Future Tense

You Might Be Able to Avoid Colonoscopies Now That the PillCam Is FDA Approved

Colonoscopies are unfortunately still king, but PillCam could replace them for people who are not physically able to undergo the more invasive procedure.

From PillCam COLON 2.

Colonoscopies are the worst. Even if you’ve never had one, you’ve heard about them or watched someone go on a liquid diet to prepare for one and then you’ve heard about how awful it was. Ingesting a disposable pill-sized camera to take pictures of your intestines and colon sounds blissful in comparison. Which is why it was worth the 10+ year wait for the FDA to approve PillCam.

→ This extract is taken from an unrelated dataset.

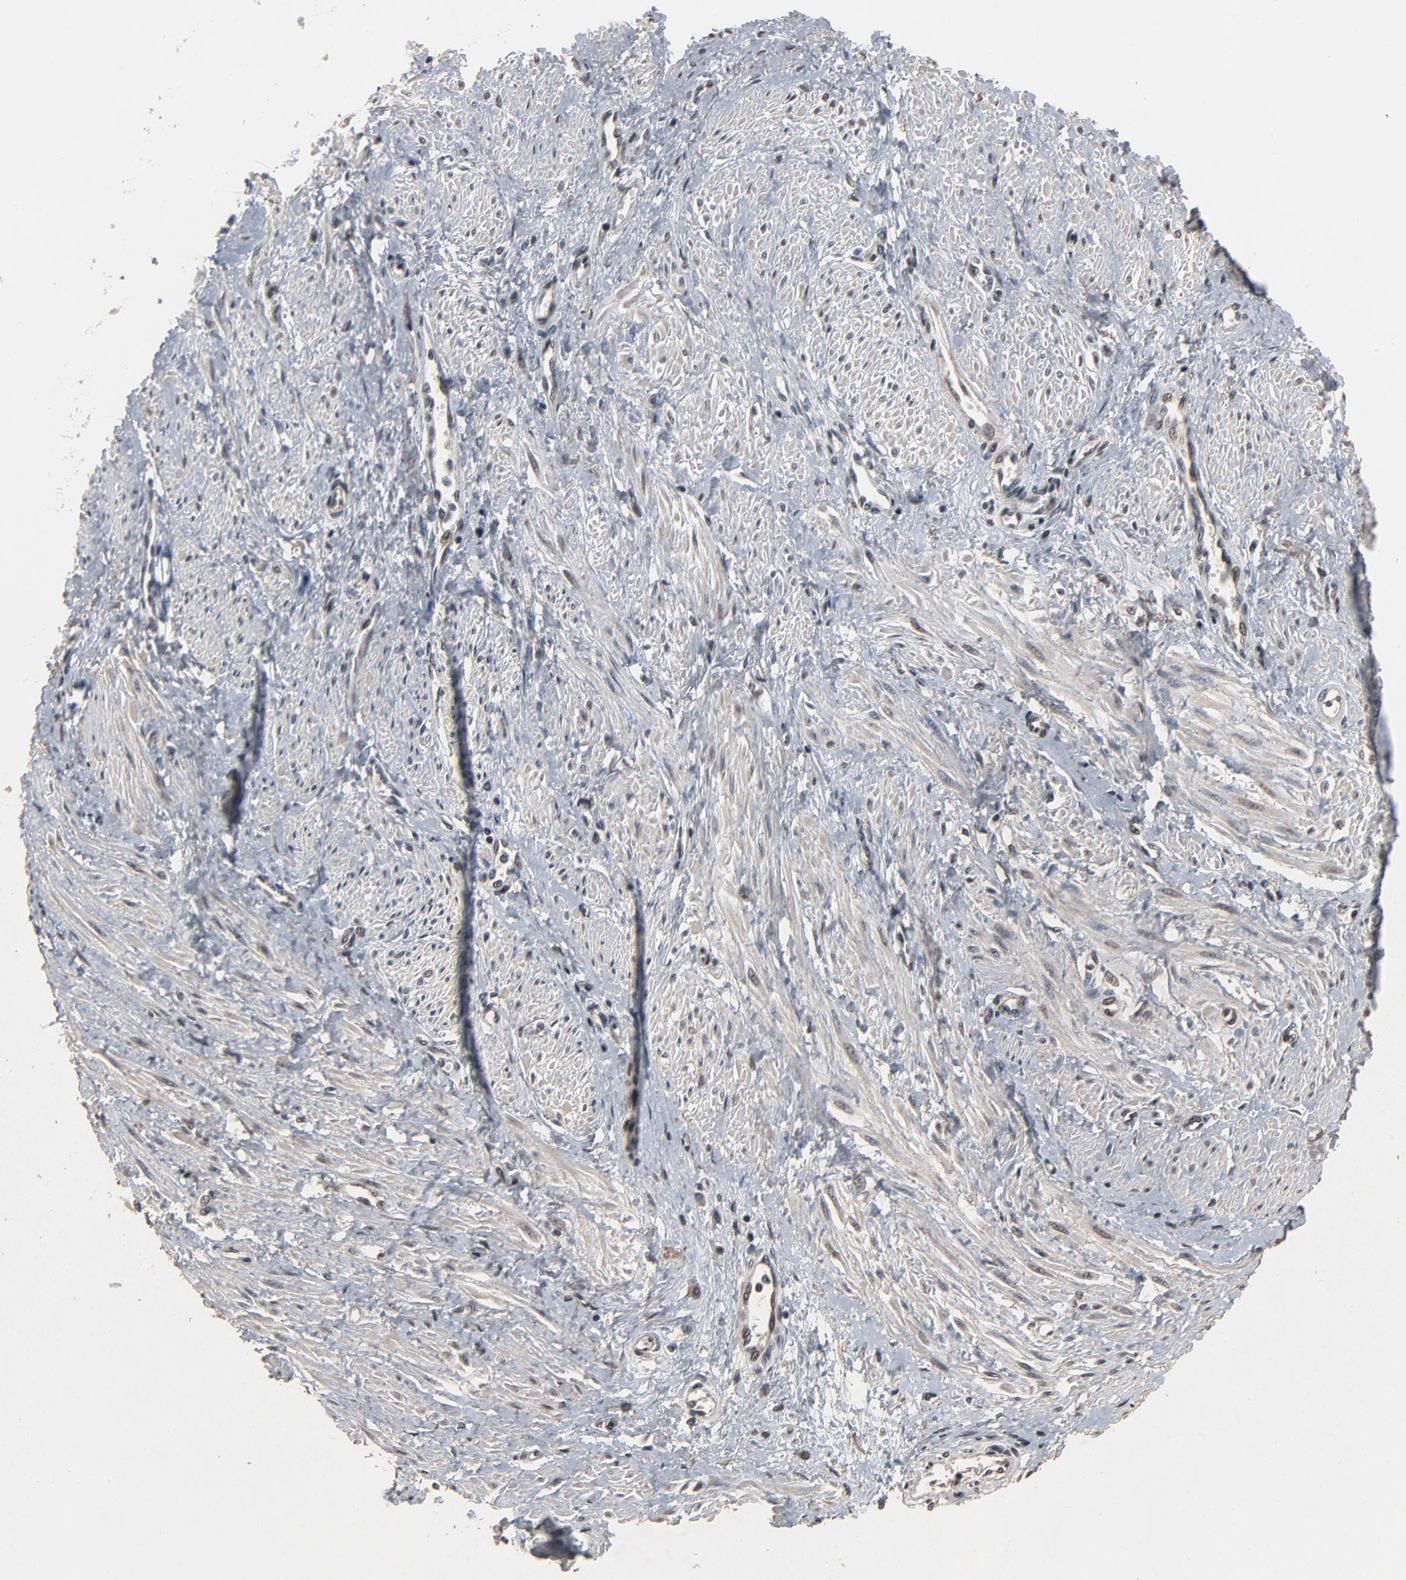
{"staining": {"intensity": "weak", "quantity": "<25%", "location": "nuclear"}, "tissue": "smooth muscle", "cell_type": "Smooth muscle cells", "image_type": "normal", "snomed": [{"axis": "morphology", "description": "Normal tissue, NOS"}, {"axis": "topography", "description": "Smooth muscle"}, {"axis": "topography", "description": "Uterus"}], "caption": "Photomicrograph shows no significant protein staining in smooth muscle cells of benign smooth muscle.", "gene": "POM121", "patient": {"sex": "female", "age": 39}}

PillCam COLON 2, from Israeli company Given Imaging, uses a battery to power two cameras that take high-speed photos over the course of an eight hour … journey. As it winds its way, the pill transmits the photos to a small receiver that the patient wears on his or her waist. When all of the photos have been collected, a doctor reviews them to spot polyps or other colon cancer warning signs.

Unfortunately PillCam, which has been approved in 80 countries over the years, is only approved for patients who have problems undergoing normal colonoscopies because of colon disease, other surgeries, or concerns about their natural anatomy. People able to get a colonoscopy still need to because the images from the standard procedure are clearer than those taken with PillCam. With its current approval, PillCam will be an option for at least 750,000 patients a year and is projected to generate as much as $60 million in North America by 2019, according to the Associated Press.

Doctors might even be able to use it as an alternative when patients absolutely refuse to have a colonoscopy. And PillCam costs far less than a colonoscopy: $500 versus $4,000 for the traditional procedure. But Debbie Wang, an analyst at the investment research company MorningStar, told AP that this price differential makes the situation delicate. “Given’s management understands that the traditional colonoscopy is the gastroenterologist’s bread and butter right now, so they didn’t want to do anything that would position this as a substitute,” she said.

Though it may not signal the end of colonoscopies yet, the difference in price and comfort will hopefully mean that patients heavily favor PillCam when possible. If there is enough incentive to improve the imaging technology so it is on par with colonoscopies, the dreaded procedure could be … eliminated.